Cathode rays of velocity ${10}^{6}m{s}^{-1}$ describe an approximate circular path of radius 1 m in an electric field $300Vc{m}^{-1}$. If the velocity of the cathode rays are doubled. The value of electric field so that the rays describe the same circular path, will be

• A. $2400Vc{m}^{-1}$
• B. $600Vc{m}^{-1}$
• C. $1200Vc{m}^{-1}$
• D. $12000Vc{m}^{-1}$

Answer 1

The correct option is C $1200Vc{m}^{-1}$

Cathode rays are composed of electrons, when they move in electric filed a force

$F=eE$ ...(i)

its acts on them and provides the necessary centripetal force the particles

$F=\frac{m{v}^2}{r}$

From Eqs. (i) and (ii) we get

$eE=\frac{m{v}^2}{r}$

$r=\frac{m{v}^2}{eE}=\frac{m({10}^6{)}^2}{e\left(300\right)}$ ...(iii)

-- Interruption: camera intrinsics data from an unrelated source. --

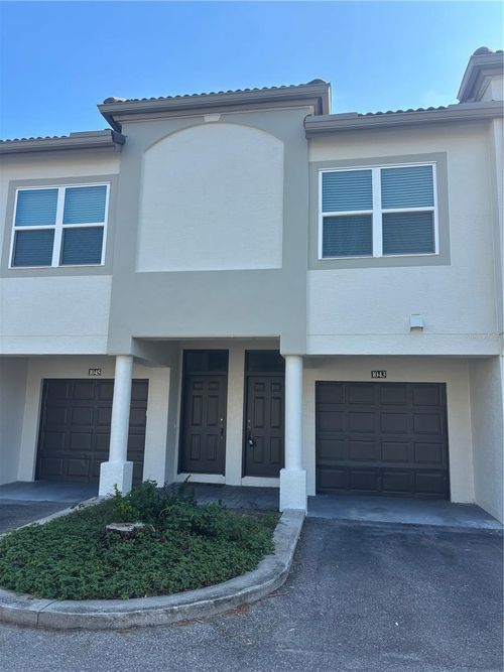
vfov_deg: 67.3
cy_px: 336
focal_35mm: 26
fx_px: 505
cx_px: 252
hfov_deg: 53.0
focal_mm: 5.96
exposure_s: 1/1344
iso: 50
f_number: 1.6
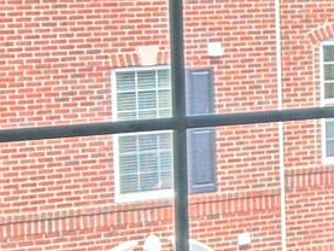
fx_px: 1853
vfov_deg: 7.7
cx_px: 1200
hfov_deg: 7.9
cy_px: -19
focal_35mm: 192
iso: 64
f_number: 1.5
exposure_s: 1/141
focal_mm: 5.7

when, velocity is doubled same circular path is followed. Hence, radius is same

$r=\frac{m(2\times {10}^6{)}^2}{eE}$ ...(iv)

Equating Eqs. (iii) and (iv) we get

$\frac{m\times ({10}^6{)}^2}{e\left(300\right)}=\frac{m\times (2\times {10}^6{)}^2}{eE}$

$E=300\times 4=1200V/m$